Material that may scare or disturb children

Under fiveinfo

Children under five are most likely to be frightened by scary visual images, such as monsters, physical transformations.

Apart from the above-mentioned violent scenes, there is nothing particularly scary or disturbing in this movie.

Aged five to eightinfo

Children aged five to eight will also be frightened by scary visual images and will also be disturbed by depictions of the death of a parent, a child abandoned or separated from parents, children or animals being hurt or threatened and / or natural disasters.

Apart from the above-mentioned violent scenes, there is nothing particularly scary or disturbing in this movie.

Aged eight to thirteeninfo

Children aged eight to thirteen are most likely to be frightened by realistic threats and dangers, violence or threat of violence and / or stories in which children are hurt or threatened.

Apart from the above-mentioned violent scenes, there is nothing particularly scary or disturbing in this movie.

Over thirteeninfo

Children over the age of thirteen are most likely to be frightened by realistic physical harm or threats, molestation or sexual assault and / or threats from aliens or the occult.

Apart from the above-mentioned violent scenes, there is nothing particularly scary or disturbing in this movie.

Product placement


Sexual references

There are some sexual references in this movie, including:

  • James ‘Thunder’ Early, a married man, fondles Lorrell.
  • Effie has a child to Curtis but doesn’t tell him.

Nudity and sexual activity

There is some nudity and sexual activity in this movie, including:

  • Lorrell and James are shown naked in bed kissing passionately.

Use of substances

There is some use of substances in this movie, including:

  • Frequent drinking and smoking
  • James is shown about to inject heroin and he later dies as a result of a heroin overdose.

Coarse language

There is some coarse language in this movie, including

  • shit, Jesus; crap; bullshit; fuck; bitch


In a nutshell

Dreamgirls is a musical about the harsh world of pop music; the rise and fall of stars and the devastating toll that takes on them as individuals.
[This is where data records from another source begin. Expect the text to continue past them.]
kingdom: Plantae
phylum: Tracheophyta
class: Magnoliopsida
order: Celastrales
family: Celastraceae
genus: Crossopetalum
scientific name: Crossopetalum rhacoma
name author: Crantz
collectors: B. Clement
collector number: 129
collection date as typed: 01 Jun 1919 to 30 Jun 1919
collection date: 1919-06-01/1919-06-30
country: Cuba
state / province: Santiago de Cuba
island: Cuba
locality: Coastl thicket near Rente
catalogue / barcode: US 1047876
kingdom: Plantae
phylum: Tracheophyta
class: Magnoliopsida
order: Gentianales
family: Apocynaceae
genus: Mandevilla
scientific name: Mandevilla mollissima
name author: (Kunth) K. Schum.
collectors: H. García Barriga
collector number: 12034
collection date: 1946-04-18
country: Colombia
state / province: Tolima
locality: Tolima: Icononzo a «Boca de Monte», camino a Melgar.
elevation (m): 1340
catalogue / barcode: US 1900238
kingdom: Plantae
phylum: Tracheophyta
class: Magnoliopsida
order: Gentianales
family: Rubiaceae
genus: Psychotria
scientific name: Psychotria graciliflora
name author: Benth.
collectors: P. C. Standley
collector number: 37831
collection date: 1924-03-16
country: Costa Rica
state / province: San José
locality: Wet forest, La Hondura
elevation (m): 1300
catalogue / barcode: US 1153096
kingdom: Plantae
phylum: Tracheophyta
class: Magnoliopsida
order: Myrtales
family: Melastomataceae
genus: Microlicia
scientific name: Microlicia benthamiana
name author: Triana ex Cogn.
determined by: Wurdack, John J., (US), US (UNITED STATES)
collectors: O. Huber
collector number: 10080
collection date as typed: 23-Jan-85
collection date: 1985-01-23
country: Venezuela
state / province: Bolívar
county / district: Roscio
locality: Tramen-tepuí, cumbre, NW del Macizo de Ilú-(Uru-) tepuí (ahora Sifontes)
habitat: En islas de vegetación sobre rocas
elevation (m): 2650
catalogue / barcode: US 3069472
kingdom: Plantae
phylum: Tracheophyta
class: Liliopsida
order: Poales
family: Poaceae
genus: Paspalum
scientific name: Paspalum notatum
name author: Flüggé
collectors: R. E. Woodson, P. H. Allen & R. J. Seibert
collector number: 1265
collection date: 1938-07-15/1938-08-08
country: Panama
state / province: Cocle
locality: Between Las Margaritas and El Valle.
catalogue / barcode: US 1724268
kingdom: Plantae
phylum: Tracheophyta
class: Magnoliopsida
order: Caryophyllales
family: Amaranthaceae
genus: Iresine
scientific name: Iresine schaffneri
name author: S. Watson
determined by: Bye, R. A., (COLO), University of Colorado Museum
It has a great musical score and will appeal to older adolescents.

The main message from this movie is that stardom is not as glamorous as it appears and that it can be quite a tough life.

This movie could also give parents the opportunity to discuss with their children attitudes and behaviours, and their real-life consequences, such as

  • the long-term effects of relationships such as Effie becoming a single mother and having to raise a child on her own.
  • the devastating effects of the use and betrayal of people.